Sunday we had arranged to fish at Rosscarbery then have a meal in the pub there with Eddie, his wife Suzanne and my wife Sylvi. The water was very low when we arrived and there was a strong southerly wind blowing straight up the estuary. Although it would mean fishing with the wind in our faces, the best immediate chance of getting Steve a mullet seemed to lie in legering from the grass by the bridge arch. We set up accordingly. I soon had a good pull round and a mullet of 3lb 7oz.
Then it went quiet for an hour before another good pull and a similar-sized fish that threw the hook after a few seconds. This turned out to be a blessing in disguise as no sooner had I cast out again than the rod pulled over strongly and I found myself playing a much stronger fish. It ran out powerfully but not far enough to find that snag again, and after a while Steve netted a thicklip of 5lb 6oz for me. At some stage in its life it had lost most of its first dorsal spine and the tip of the top lobe of its tail, but it was all healed up nicely ...
Meanwhile Steve had had not a touch. He was struggling to get any casting distance into the headwind, and this may have been telling with the water close in very coloured. Eddie was about again, he had had three mullet from the tidal lagoon before we had arrived and added another while we were fishing. Steve and Eddie went for a cuppa up at Eddie's cottage, I stayed fishing but the swim didn't produce at all after high water. So when Steve got back we packed up and went for another cuppa!

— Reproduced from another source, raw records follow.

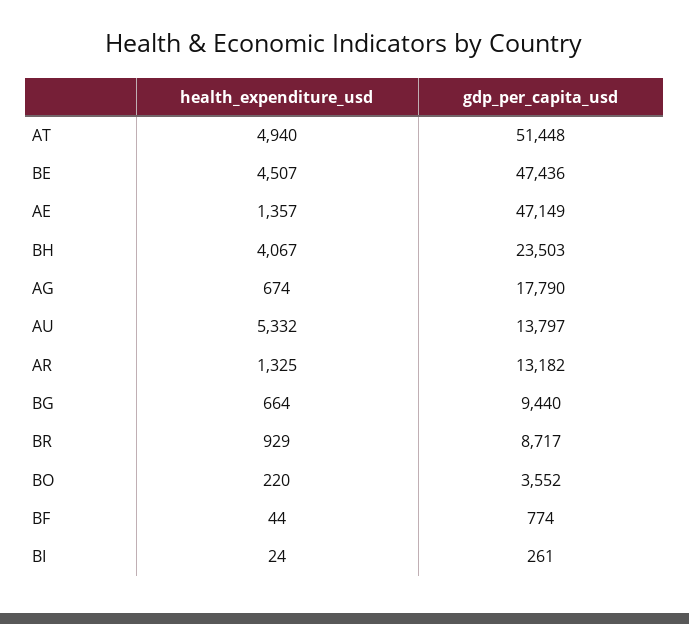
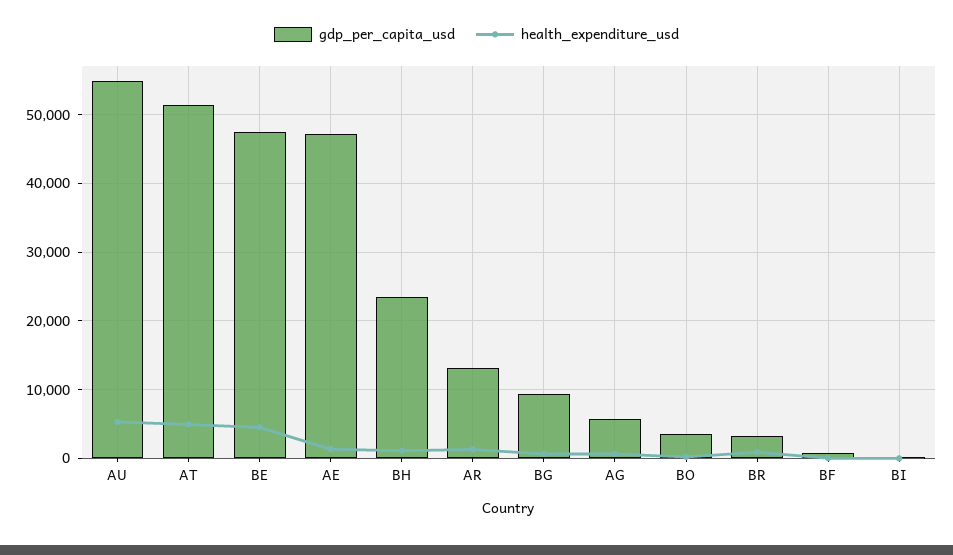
  {
    "health_expenditure_usd": {
      "AT": 4940,
      "BE": 4507,
      "AE": 1357,
-     "BH": 4067,
+     "BH": 1000,
      "AG": 674,
      "AU": 5332,
      "AR": 1325,
      "BG": 664,
      "BR": 929,
      "BO": 220,
      "BF": 44,
      "BI": 24
    },
    "gdp_per_capita_usd": {
      "AT": 51448,
      "BE": 47436,
      "AE": 47149,
      "BH": 23503,
-     "AG": 17790,
+     "AG": 6000,
-     "AU": 13797,
+     "AU": 55000,
      "AR": 13182,
      "BG": 9440,
-     "BR": 8717,
+     "BR": 3000,
      "BO": 3552,
      "BF": 774,
      "BI": 261
    }
  }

Refreshed, we decided to head out for another go, this time along the west bank which would be more sheltered. There was more depth than might have been the case on the neap tide, apparently helped by the strong wind. Even so, I think Steve's casting distance again worked against him. He had one half-hearted bite that didn't develop, whereas fishing further out I had two good takes and fish of 4:01 and 3:14. Eddie didn't fish this session but he did arrive with his camera and took some action shots.
Desperate measures for desperate times ... on Monday we visited a tidal pond in Glengarriff. It is usually a banker in terms of finding a few mullet and in that respect it didn't disappoint.
Steve set up some light float tackle and was getting bites straightaway. He missed several before connecting with one, though the immediate thrill of his rod bending over was quickly tempered by the realisation that it would be lucky to make 8oz weight.
Still, it was a pretty little fish and, clearly on a roll, Steve was quickly into another one but slightly smaller ...
After that we moved onto the Beara peninsula but despite finding a peachy-looking swim in Castletownbere we couldn't raise a mullet. We called into the Sheep's Head rock mark we'd fished on Wednesday and Saturday on the way home. The conditions were the best we'd had there, but the mullet simply weren't there either. All very frustrating.
Tuesday - Steve's last fishing day. We headed south-east to fish areas where at least we knew there were mullet around. We started in Casteltownshend village and drew a complete blank - not a mullet sighted in a previously reliable swim. We relocated to the other side of the creek and the mark we'd fished on Steve's arrival last Tuesday. We found plenty of mullet there but they still weren't in a feeding mood; at least they weren't feeding on bread. I'll really have to give this mark some more attention when time allows as there are some good fish present. And so on back to the Last Chance Saloon at Rosscarbery.
The tide was still on the neap side and in contrast to Sunday we were more-or-less becalmed. Having fished its nuts off for weeks Rosscarbery decided to disappoint as Steve, Eddie and I fished four hours for just one decent bite between us. I'd have given anything for it to have come to Steve's rod, but it came to mine. Steve did the honours with the net after a good scrap: 4lb 3oz.